• **Text for analysis**:

# # # # #

Now since you have 10K spark partitions on the existing data frame and assuming the worst case where each of these 10K partitions has all the distinct values of the column "partition", Spark will have to write 10K * 100 = 1M files. ie, some part of all the 10K partitions will be written to all of the 100 folders created by the column "partition". This way spark will be writing 1M files to the output_path by creating sub-directories inside. The advantage is that we are skipping a full-shuffle using this method.

Now compared to the in-memory compute-intensive shuffle in Case 1, this will be much slower since Spark has to create 1M files and write them to persistent storage. That too, initially to a temporary folder and then to the output_path.

This will be much more slower if the write is happening to an object-store like AWS S3 or GCP Blob

Case 3: coalesce + partitionBy

.coalesce(num_partitions) \
.write.format("json") \
.partitionBy("partition") \

In this case, you will be reducing the number of spark partitions from 10K to 100 with coalesce() and writing it to output_path partitioned by column "partition".

So, assuming the worst case where each of these 100 partitions has all the distinct values of the column "partition", spark will have to write 100 * 100 = 10K files.

This will still be faster than Case 2, but will be slower than Case 1. This is because you are doing a partial shuffle with coalesce() but still end up writing 10K files to output_path.

# # # # #

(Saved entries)
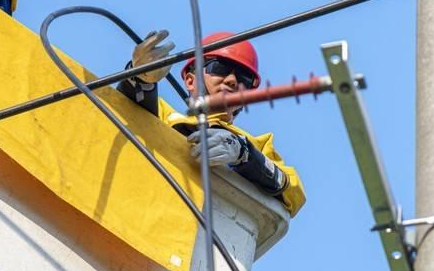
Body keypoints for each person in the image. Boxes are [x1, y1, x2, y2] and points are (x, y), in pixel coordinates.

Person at [118, 31, 306, 216]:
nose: (233, 80)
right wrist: (140, 78)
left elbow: (292, 191)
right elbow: (128, 113)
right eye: (220, 68)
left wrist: (244, 153)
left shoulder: (257, 145)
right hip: (143, 213)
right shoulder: (164, 115)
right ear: (190, 81)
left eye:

# # # # #

• **List of tasks**:
[a] Please repeat the stretch of the passage on Spark partitioned writes from "This will be much more" through "files to output_path.".
[b] According to the passage on Spark partitioned writes, how many files must Spark write in the worst case for Case 3?
The records above stand apart from the passage on Spark partitioned writes.

• **Outputs by task**:
[a]
This will be much more slower if the write is happening to an object-store like AWS S3 or GCP Blob

Case 3: coalesce + partitionBy

.coalesce(num_partitions) \
.write.format("json") \
.partitionBy("partition") \

In this case, you will be reducing the number of spark partitions from 10K to 100 with coalesce() and writing it to output_path partitioned by column "partition".

So, assuming the worst case where each of these 100 partitions has all the distinct values of the column "partition", spark will have to write 100 * 100 = 10K files.

This will still be faster than Case 2, but will be slower than Case 1. This is because you are doing a partial shuffle with coalesce() but still end up writing 10K files to output_path.

[b] 10K files (100 * 100).